# Bournemouth/Poole area cycling club



## Lisat (31 Jul 2014)

I am looking for a cycling club in the Bournemouth/ Poole area. Just started doing Audax rides this year and really want to improve speed and hills, so a club looks the way forward. I wonder if anyone has any recommendations.


----------



## Cycling Queen (13 Aug 2014)

Hi, I am part of the Tornado Road Cycling Club, which is based in Bournemouth. They are a very social club, and offer rides for varying abilities. Have a look at the website www.tornadorcc.co.uk


----------



## Spoked Wheels (13 Aug 2014)

I'm a member of the Christchurch club. A very friendly club with lots of rides to suit all abilities. It's not exactly local to me but I don't mind cycling to Christchurch


----------



## Lisat (13 Aug 2014)

Cycling Queen said:


> Hi, I am part of the Tornado Road Cycling Club, which is based in Bournemouth. They are a very social club, and offer rides for varying abilities. Have a look at the website www.tornadorcc.co.uk


Thanks for that I will have a look at them.


----------



## Lisat (15 Aug 2014)

RRSODL said:


> I'm a member of the Christchurch club. A very friendly club with lots of rides to suit all abilities.
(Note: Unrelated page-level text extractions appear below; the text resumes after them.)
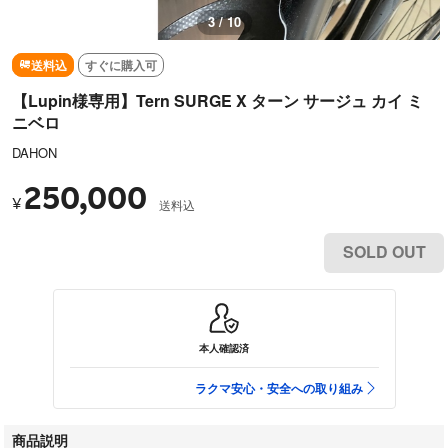
3 / 10
送料込
すぐに購入可
【Lupin様専用】Tern SURGE X ターン サージュ カイ ミ
ニベロ
DAHON
250,000
¥
送料込
SOLD OUT
本人確認済
ラクマ安心・安全への取り組み
商品説明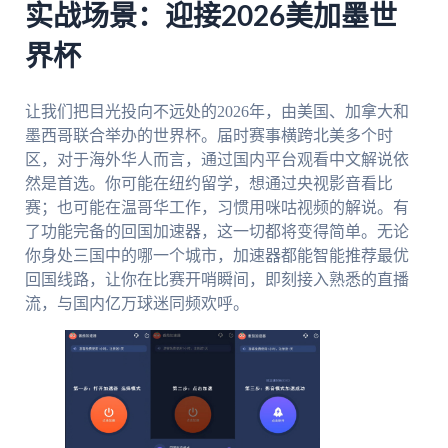
实战场景：迎接2026美加墨世
界杯
让我们把目光投向不远处的2026年，由美国、加拿大和
墨西哥联合举办的世界杯。届时赛事横跨北美多个时
区，对于海外华人而言，通过国内平台观看中文解说依
然是首选。你可能在纽约留学，想通过央视影音看比
赛；也可能在温哥华工作，习惯用咪咕视频的解说。有
了功能完备的回国加速器，这一切都将变得简单。无论
你身处三国中的哪一个城市，加速器都能智能推荐最优
回国线路，让你在比赛开哨瞬间，即刻接入熟悉的直播
流，与国内亿万球迷同频欢呼。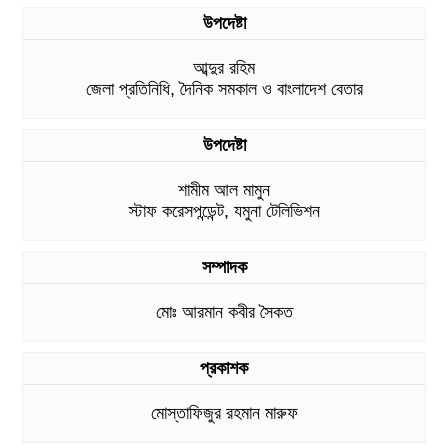
উপদেষ্টা
আব্দুর রহিম
জেলা প্রতিনিধি, দৈনিক সমকাল ও বাংলাদেশ বেতার
উপদেষ্টা
শামীম আল মামুন
স্টাফ করেসপন্ডেন্ট, যমুনা টেলিভিশন
সম্পাদক
মোঃ আরমান কবীর সৈকত
প্রকাশক
মোস্তাফিজুর রহমান মারুফ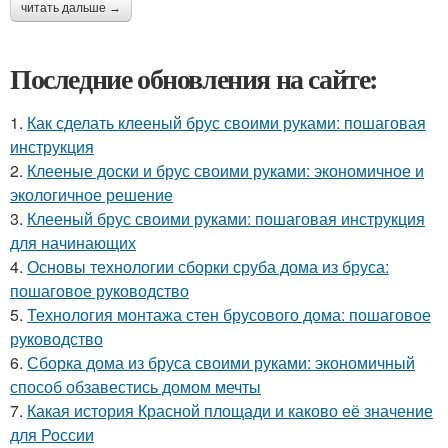
читать дальше →
Последние обновления на сайте:
1.
Как сделать клееный брус своими руками: пошаговая
инструкция
2.
Клееные доски и брус своими руками: экономичное и
экологичное решение
3.
Клееный брус своими руками: пошаговая инструкция
для начинающих
4.
Основы технологии сборки сруба дома из бруса:
пошаговое руководство
5.
Технология монтажа стен брусового дома: пошаговое
руководство
6.
Сборка дома из бруса своими руками: экономичный
способ обзавестись домом мечты
7.
Какая история Красной площади и каково её значение
для России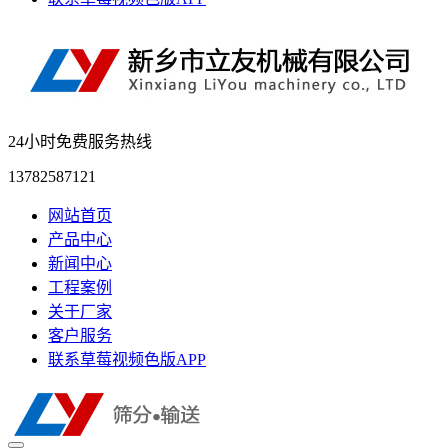
24小时免费服务热线
13782587121
网站首页
产品中心
新闻中心
工程案例
关于厂家
客户服务
联系草莓视频色版APP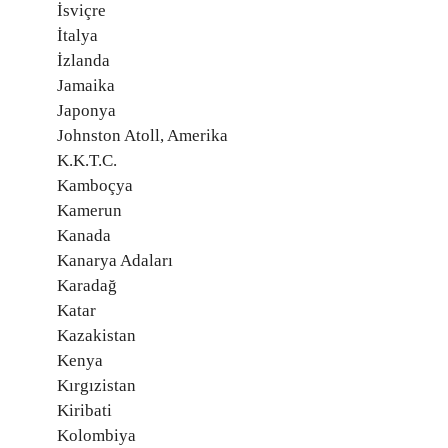
İsviçre
İtalya
İzlanda
Jamaika
Japonya
Johnston Atoll, Amerika
K.K.T.C.
Kamboçya
Kamerun
Kanada
Kanarya Adaları
Karadağ
Katar
Kazakistan
Kenya
Kırgızistan
Kiribati
Kolombiya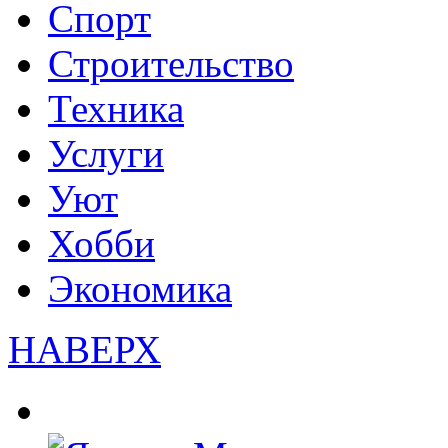
Спорт
Строительство
Техника
Услуги
Уют
Хобби
Экономика
НАВЕРХ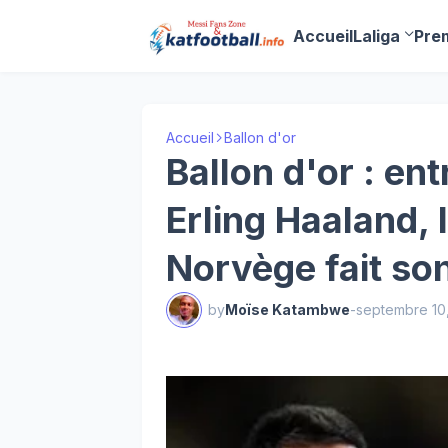
Accueil
Laliga
Pre
Accueil
Ballon d'or
Ballon d'or : ent
Erling Haaland, 
Norvège fait so
by
Moïse Katambwe
-
septembre 10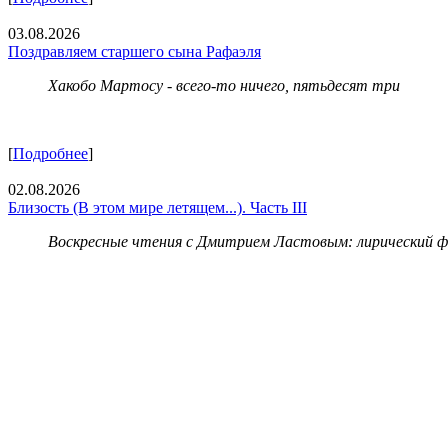
03.08.2026
Поздравляем старшего сына Рафаэля
Хакобо Мартосу - всего-то ничего, пятьдесят три
[
Подробнее
]
02.08.2026
Близость (В этом мире летящем...). Часть III
Воскресные чтения с Дмитрием Ластовым:
лирический 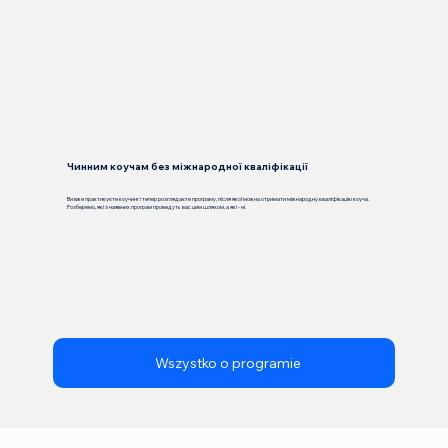
Чинним коучам без міжнародної кваліфікації
Ви вже практикуєте коучинг і тепер розглядаєте програму, після якої можна отримати міжнародну кваліфікацію коуча.
Розберемо, які з наявних програм проведуть вас цим шляхом, а які - ні.
Wszystko o programie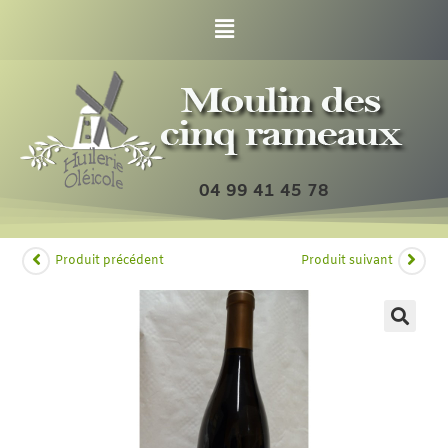
04 99 41 45 78
Produit précédent
Produit suivant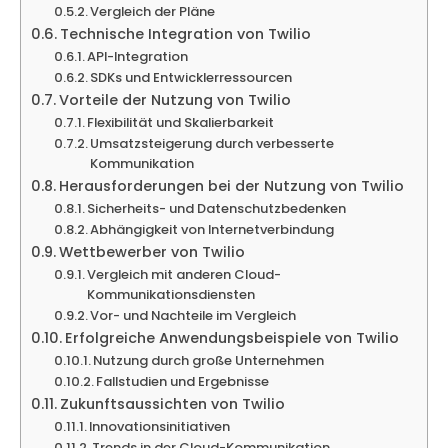
Vergleich der Pläne
Technische Integration von Twilio
API-Integration
SDKs und Entwicklerressourcen
Vorteile der Nutzung von Twilio
Flexibilität und Skalierbarkeit
Umsatzsteigerung durch verbesserte
Kommunikation
Herausforderungen bei der Nutzung von Twilio
Sicherheits- und Datenschutzbedenken
Abhängigkeit von Internetverbindung
Wettbewerber von Twilio
Vergleich mit anderen Cloud-
Kommunikationsdiensten
Vor- und Nachteile im Vergleich
Erfolgreiche Anwendungsbeispiele von Twilio
Nutzung durch große Unternehmen
Fallstudien und Ergebnisse
Zukunftsaussichten von Twilio
Innovationsinitiativen
Trends in der Cloud-Kommunikation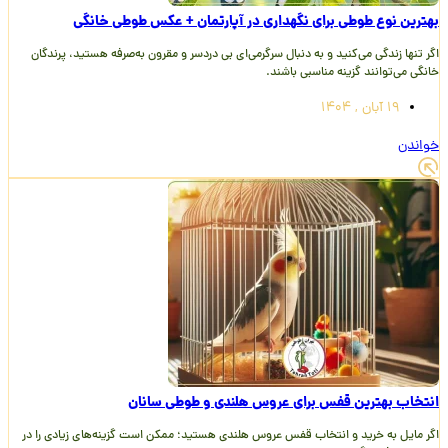
بهترین نوع طوطی برای نگهداری در آپارتمان + عکس طوطی خانگی
اگر تنها زندگی می‌کنید و به دنبال سرگرمی‌ای بی دردسر و مقرون به‌صرفه هستید، پرندگان
خانگی می‌توانند گزینه مناسبی باشند.
19 آبان , 1404
خواندن
انتخاب بهترین قفس برای عروس هلندی و طوطی‌ سانان
اگر مایل به خرید و انتخاب قفس عروس هلندی هستید؛ ممکن است گزینه‌های زیادی را در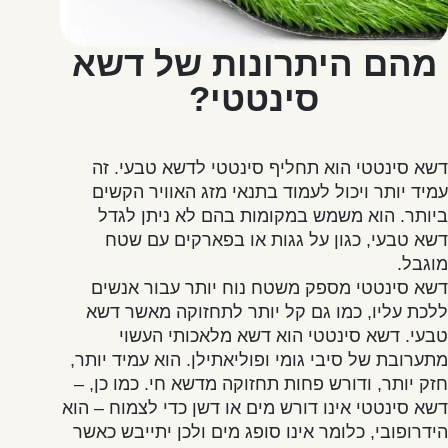
מהם היתרונות של דשא
סינטטי?
דשא סינטטי הוא תחליף סינטטי לדשא טבעי. זה
עמיד יותר ויכול לעמוד בתנאי מזג האוויר הקשים
ביותר. הוא משמש במקומות בהם לא ניתן לגדל
דשא טבעי, כגון על גגות או בפארקים עם שטח
מוגבל.
דשא סינטטי מספק משטח נוח יותר עבור אנשים
ללכת עליו, כמו גם קל יותר לתחזוקה מאשר דשא
טבעי. דשא סינטטי הוא דשא מלאכותי העשוי
מתערובת של סיבי גומי ופוליאתילן. הוא עמיד יותר,
חזק יותר, ודורש פחות תחזוקה מדשא חי. כמו כן, –
דשא סינטטי אינו דורש מים או דשן כדי לצמוח – הוא
הידרופובי, כלומר אינו סופג מים ולכן יתייבש כאשר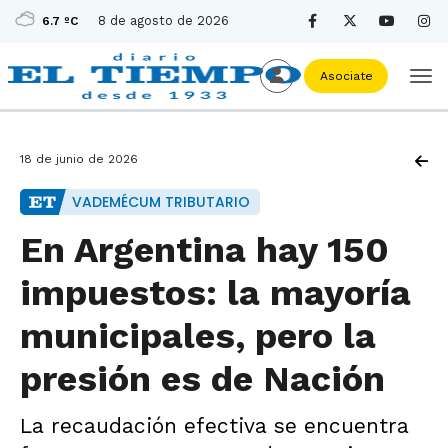
8 de agosto de 2026
6.7 ºC
Asociate
18 de junio de 2026
VADEMÉCUM TRIBUTARIO
En Argentina hay 150
impuestos: la mayoría
municipales, pero la
presión es de Nación
La recaudación efectiva se encuentra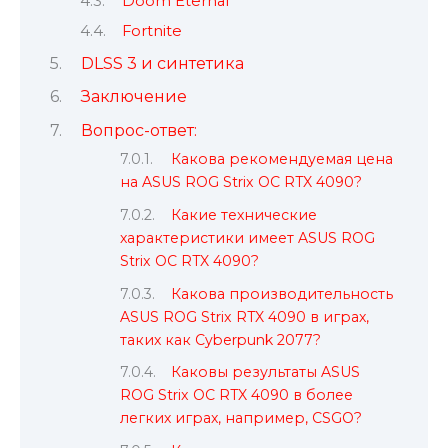
Doom Eternal
Fortnite
DLSS 3 и синтетика
Заключение
Вопрос-ответ:
Какова рекомендуемая цена
на ASUS ROG Strix OC RTX 4090?
Какие технические
характеристики имеет ASUS ROG
Strix OC RTX 4090?
Какова производительность
ASUS ROG Strix RTX 4090 в играх,
таких как Cyberpunk 2077?
Каковы результаты ASUS
ROG Strix OC RTX 4090 в более
легких играх, например, CSGO?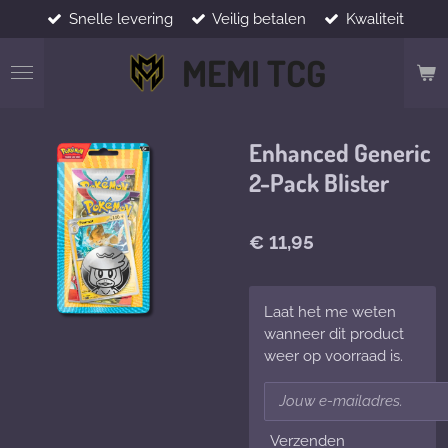
Snelle levering
Veilig betalen
Kwaliteit
Ga
direct
MEMI TCG
naar
de
hoofdinhoud
Enhanced Generic
2-Pack Blister
€ 11,95
Laat het me weten
wanneer dit product
weer op voorraad is.
Verzenden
It's not exactly local to me but I don't mind cycling to Christchurch


I will check these out too, I am over in Westbourne so would have a little pedal to warm up to get to them.


----------



## Spoked Wheels (15 Aug 2014)

Lisat said:


> I will check these out too, I am over in Westbourne so would have a little pedal to warm up to get to them.



I ride from the Westbourne area to meet with the club in Christchurch. They also do rides from Sandbanks sometimes which comes very handy. Some of the CTC riders ride together with the Christchurch on a Saturday and they mixed so much that lot of the times I've got no idea who belongs where 

I don't know if it is the same with other clubs but with the Christchurch membership you get CTC insurance cover while you are on club rides, the membership cost is only £10 per year.


----------



## Lisat (16 Aug 2014)

RRSODL said:


> I ride from the Westbourne area to meet with the club in Christchurch. They also do rides from Sandbanks sometimes which comes very handy. Some of the CTC riders ride together with the Christchurch on a Saturday and they mixed so much that lot of the times I've got no idea who belongs where
> 
> I don't know if it is the same with other clubs but with the Christchurch membership you get CTC insurance cover while you are on club rides, the membership cost is only £10 per year.


Saturdays and evening rides best for me as I work all week. So I may try them out this morning. Just have to remember to turn left rather than right at the beach.


----------



## Spoked Wheels (16 Aug 2014)

Lisat said:


> Saturdays and evening rides best for me as I work all week. So I may try them out this morning. Just have to remember to turn left rather than right at the beach.


..... and also remember the promenade is closed to cyclists on the way back. . They do some Tuesday and Thursday evening rides too.
I'm typing this from Burley. ... maybe you are here too


----------



## Ian H (16 Aug 2014)

There's also Wessex CTC - http://www.wessexctc.org/


----------



## User269 (16 Aug 2014)

And Dorset Cyclists Network.


----------



## Lisat (16 Aug 2014)

RRSODL said:


> ..... and also remember the promenade is closed to cyclists on the way back. . They do some Tuesday and Thursday evening rides too.
> I'm typing this from Burley. ... maybe you are here too


Ha ha I was at burley this morning having a cup of coffee. Had a good ride out, got to waitrose in Christchurch and thought I would just carry on to Burley. Round trip of about forty miles and did enjoy it. Met up with someone and rode back to southbourne on the over cliff. Definately know that the prom is closed until September. Will try it again in a few weeks life gets in the way of cycling for the next few weeks.


----------



## Spoked Wheels (16 Aug 2014)

Lisat said:


> Ha ha I was at burley this morning having a cup of coffee. Had a good ride out, got to waitrose in Christchurch and thought I would just carry on to Burley. Round trip of about forty miles and did enjoy it. Met up with someone and rode back to southbourne on the over cliff. Definately know that the prom is closed until September. Will try it again in a few weeks life gets in the way of cycling for the next few weeks.



Some of the members meet at Waitrose car park and others just down the road at Burton.

At Waitrose the boys and girls from Wessex CTC get together with the boys and girls of Christchurch Bicycle Club CBC.


----------